Frank asked me if I understood the situation, and suggested the names of two counselors if I wanted some professional help. I simply asked if there was anything that I could do to keep my job. He told me that there was nothing I could do. He told me that the boss, Maggie, chose to keep two people who were candidates for being laid off.

I was not one of those people.

I went to my desk to collect my things. Before lunchtime, I joined dozens of others who walked out of the building after being laid off, most carrying boxes with a few personal items. I called Maggie multiple times. My calls went to voicemail. Before I left, she called me back telling me we would have to talk later. She was too busy with the layoff process.

We talked that night. She told me she was sorry, but she couldn’t really have picked me to stay. There were guidelines she had to follow. Her hands were tied. She hoped I would understand, and that she would help me find another job if I wanted her to.

Then Maggie told me that what happened on Sunday was a mistake. That she needed to devote herself to work, now that she was management.

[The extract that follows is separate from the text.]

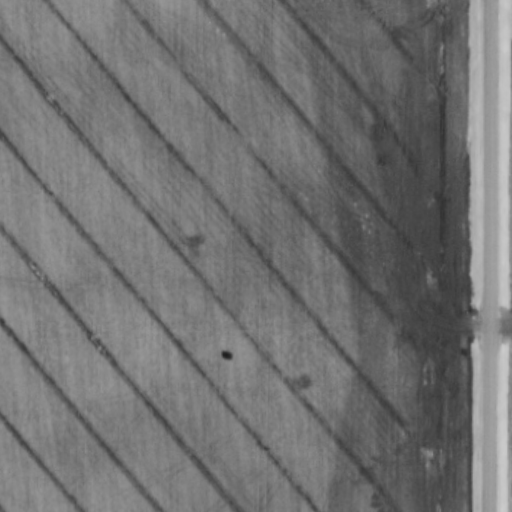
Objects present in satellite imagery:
road: (491, 255)
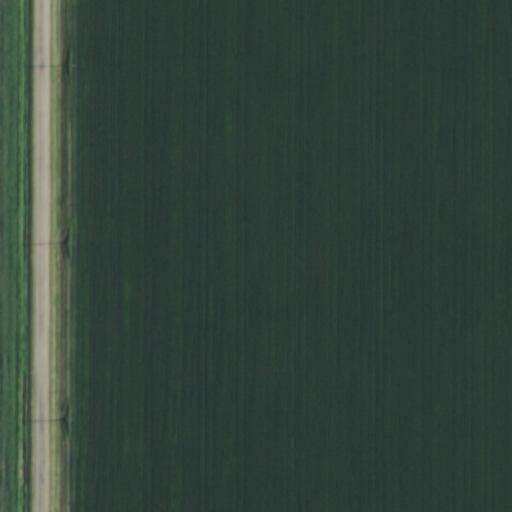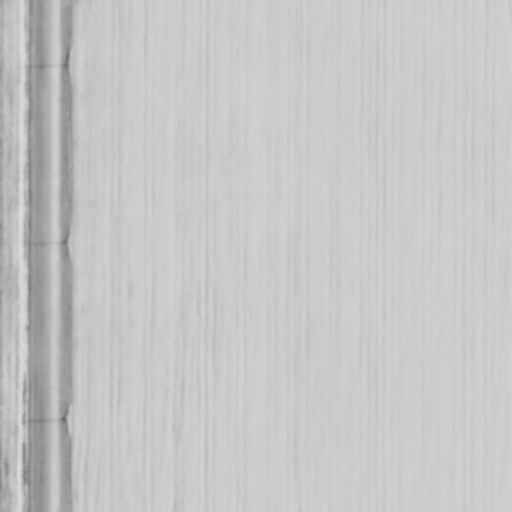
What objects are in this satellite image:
road: (46, 256)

My cousin Steve has invited me to come visit his place in Montana every year during the last five years. Steve always talked a lot about fly fishing. He told me that I have to visit when the rivers are running high. He told me we could pay a guide to take us on a river for a full day of fishing. Steve could show me the basics before we get on the boat. On Monday, I let him know we were coming. We left Seattle the next day.

Time to call Steve for directions, I thought.

“Hi, Steve, it’s me.”

“Hey. Where are you? Are you close?”

“Not sure. I took the route 43 exit off I-15, went west and stopped after about half an hour. Then the navigation app on my cell phone went offline.”

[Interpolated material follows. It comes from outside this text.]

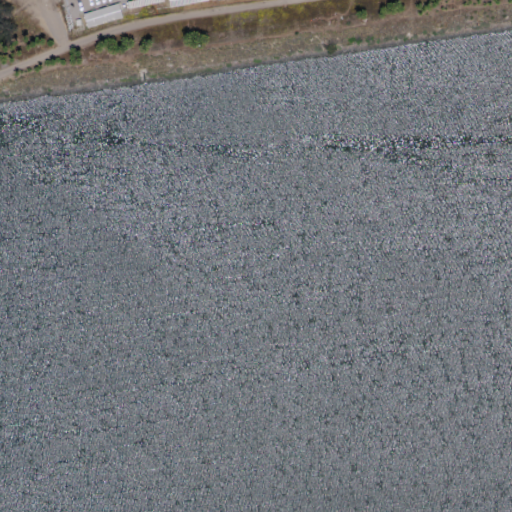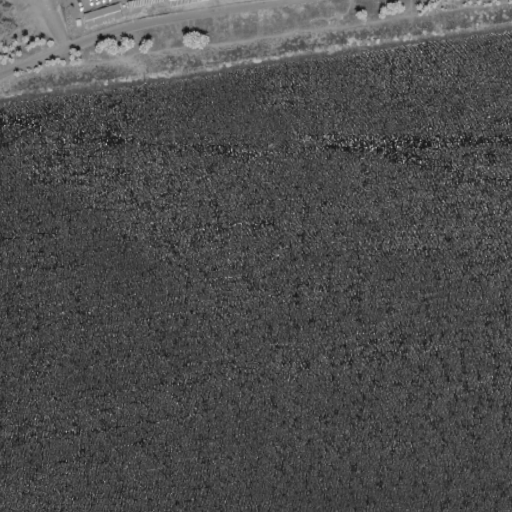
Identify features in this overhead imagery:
building: (101, 14)
road: (137, 25)
river: (256, 116)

“You’re not too far. Maybe forty minutes. Keep going west on 43 until you get to Wisdom. Then take route 278 to Jackson. My place is off 278 about two miles past Jackson.”

“What’s the address, again?”

“Just look for the sign that says Serenity Ranch on the right side of the road.”

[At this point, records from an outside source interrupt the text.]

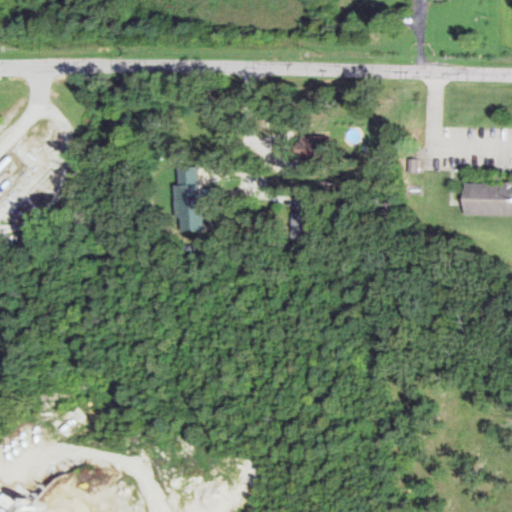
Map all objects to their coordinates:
road: (256, 66)
road: (249, 125)
road: (436, 137)
road: (265, 142)
road: (251, 185)
building: (494, 197)
building: (198, 198)
building: (314, 217)
building: (15, 503)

Forty-five minutes later we pulled into the two-lane packed dirt road next to the Serenity Ranch sign. At the end of the road was Steve’s ranch house, a two-story log house next to a small stream.

I walked over to the passenger side and opened the door.

“Ok, we’re here,” I said to my passenger. “Welcome to Serenity.”

I grabbed the leash from the back seat and attached it to his collar.

“Let’s go, Houston,” I told him, and he jumped out of the passenger seat, tail wagging.